Based solely on this metric, the debt stock has not significantly decreased over the decade. However, two additional indicators on the same chart present a more optimistic scenario.
Interest payments as a proportion of revenue receipts, which arguably provide a more direct measure of fiscal stress by indicating the extent to which debt actually constrains annual spending, have consistently declined from 27.1 percent in 2011-12 to a series-low 18.3-18.4 percent by 2025-27 (BE), with only a temporary, anticipated increase during the pandemic years. Furthermore, capital expenditure as a percentage of GSDP has more than doubled during the same period, rising from below 2 percent to over 4 percent.
In the field of development economics, this distinction between the quantity and quality of debt is standard: sustainability is determined less by the size of the debt stock and more by the trajectory of the servicing burden and the proportion of borrowing allocated to productive capacity.
By this measure, Bengal’s fiscal position has genuinely improved, despite the largely unchanged headline debt ratio.
The port announcement deserves a note of caution from elsewhere on the coast. The proposed deep-sea port at Dadanpatrabarh exemplifies a recurring pattern observed in the broader context of India’s eastern seaboard.

Although eastern ports manage a cargo volume comparable to that of the western ports, they capture a smaller share of economic value. This discrepancy is primarily due to the fact that port capacity, when not integrated with industrial corridors and last-mile connectivity, tends to underperform.
Modelling of the East Coast Economic Corridor clearly demonstrates this: road upgrades alone contribute approximately 1.6 percent to the state GDP, special economic zones alone contribute 3.4 percent, and reductions in non-tariff barriers alone contribute 2.6 percent.
When these interventions are combined, they collectively enhance GDP by 7.65 percent. The instinct is directly applicable to Dadanpatrabarh: the eventual economic contribution of a new port will rely more on its integration with industrial clustering and connectivity investments within the same budget cycles, rather than being announced as an isolated infrastructure achievement.
Reading it together
The notable tension within this budget arises at the convergence of these findings. Bengal enters the current fiscal year with significantly reduced debt costs, experiencing a lower interest burden than at nearly any previous point in the series.
The state proposes to allocate some of this fiscal capacity towards a substantial expansion of welfare programs, while simultaneously initiating a relatively modest, yet symbolically significant, effort in the industrial sector.
The review of the Urban Land Ceiling and Regulation Act (ULCRA) serves as a significant structural indicator: Bengal’s manufacturing share of GSVA has only recently increased to 17-18 percent following decades of industrial decline, and the release of urban land directly addresses a persistent supply-side constraint.

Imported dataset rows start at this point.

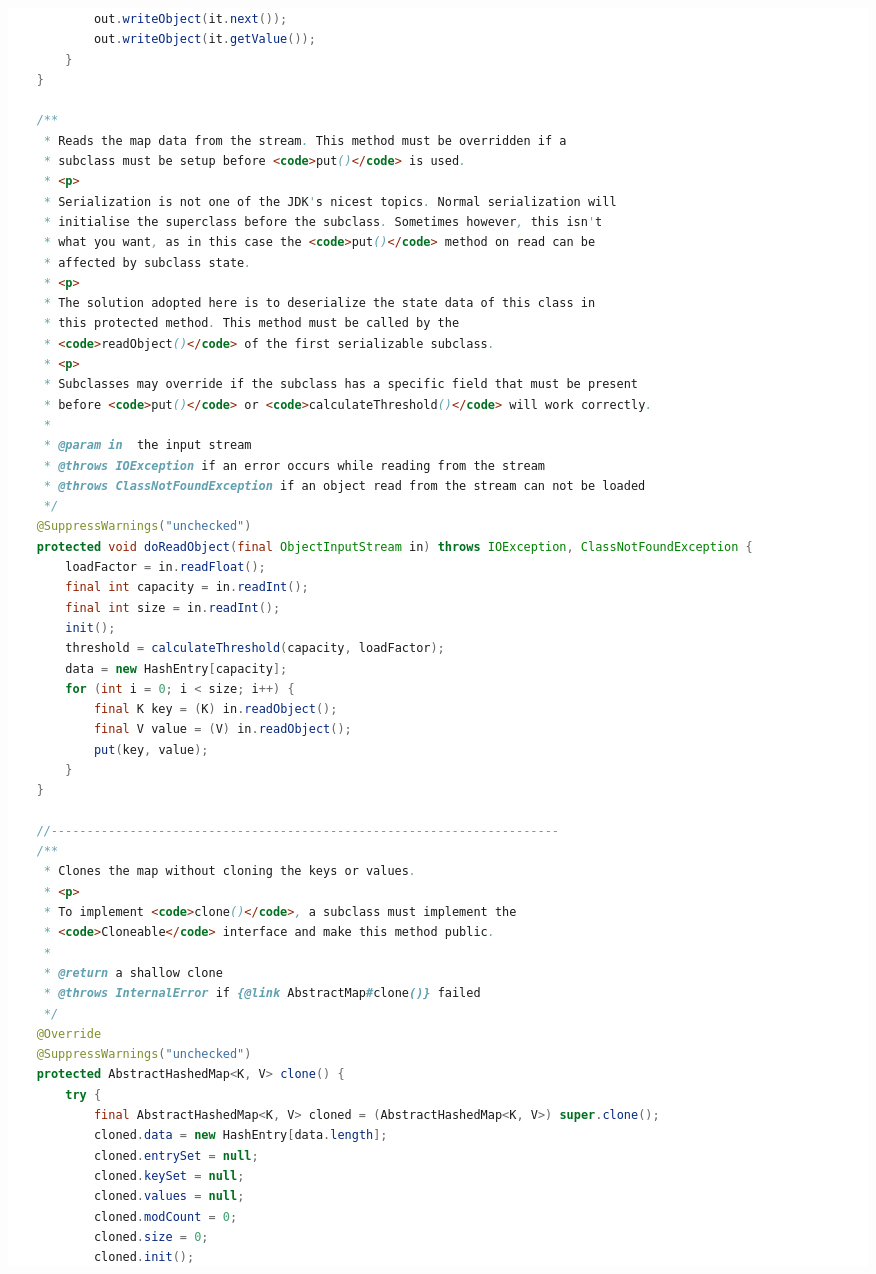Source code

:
 ```java
            out.writeObject(it.next());
            out.writeObject(it.getValue());
        }
    }

    /**
     * Reads the map data from the stream. This method must be overridden if a
     * subclass must be setup before <code>put()</code> is used.
     * <p>
     * Serialization is not one of the JDK's nicest topics. Normal serialization will
     * initialise the superclass before the subclass. Sometimes however, this isn't
     * what you want, as in this case the <code>put()</code> method on read can be
     * affected by subclass state.
     * <p>
     * The solution adopted here is to deserialize the state data of this class in
     * this protected method. This method must be called by the
     * <code>readObject()</code> of the first serializable subclass.
     * <p>
     * Subclasses may override if the subclass has a specific field that must be present
     * before <code>put()</code> or <code>calculateThreshold()</code> will work correctly.
     *
     * @param in  the input stream
     * @throws IOException if an error occurs while reading from the stream
     * @throws ClassNotFoundException if an object read from the stream can not be loaded
     */
    @SuppressWarnings("unchecked")
    protected void doReadObject(final ObjectInputStream in) throws IOException, ClassNotFoundException {
        loadFactor = in.readFloat();
        final int capacity = in.readInt();
        final int size = in.readInt();
        init();
        threshold = calculateThreshold(capacity, loadFactor);
        data = new HashEntry[capacity];
        for (int i = 0; i < size; i++) {
            final K key = (K) in.readObject();
            final V value = (V) in.readObject();
            put(key, value);
        }
    }

    //-----------------------------------------------------------------------
    /**
     * Clones the map without cloning the keys or values.
     * <p>
     * To implement <code>clone()</code>, a subclass must implement the
     * <code>Cloneable</code> interface and make this method public.
     *
     * @return a shallow clone
     * @throws InternalError if {@link AbstractMap#clone()} failed
     */
    @Override
    @SuppressWarnings("unchecked")
    protected AbstractHashedMap<K, V> clone() {
        try {
            final AbstractHashedMap<K, V> cloned = (AbstractHashedMap<K, V>) super.clone();
            cloned.data = new HashEntry[data.length];
            cloned.entrySet = null;
            cloned.keySet = null;
            cloned.values = null;
            cloned.modCount = 0;
            cloned.size = 0;
            cloned.init();
```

The critical question remains whether the allocation of Rs 5,000 crore and the announcement of a single port are sufficient to translate this signal into tangible private investment. This uncertainty arises not from the isolated magnitude of these figures, but from their juxtaposition with a welfare commitment ten times larger and a well-documented pattern of standalone infrastructure projects underperforming on the east coast.
The more pertinent evaluation of this budget, therefore, lies not in the speech itself but in the subsequent two to three fiscal cycles. Key indicators will include whether capital expenditure as a proportion of GSDP continues its upward trajectory, whether the welfare expenditure aligns with the growth of the revenue base rather than outpacing it, and whether the port and industrial incentives are complemented by the necessary connectivity and clustering investments that determine the conversion of such announcements into economic growth.
Bengal has spent the past decade quietly enhancing its debt management practices. This budget represents the first substantial indication of whether this improved fiscal discipline will be accompanied by a similarly strategic approach to expanding the economic base that the debt is intended to support.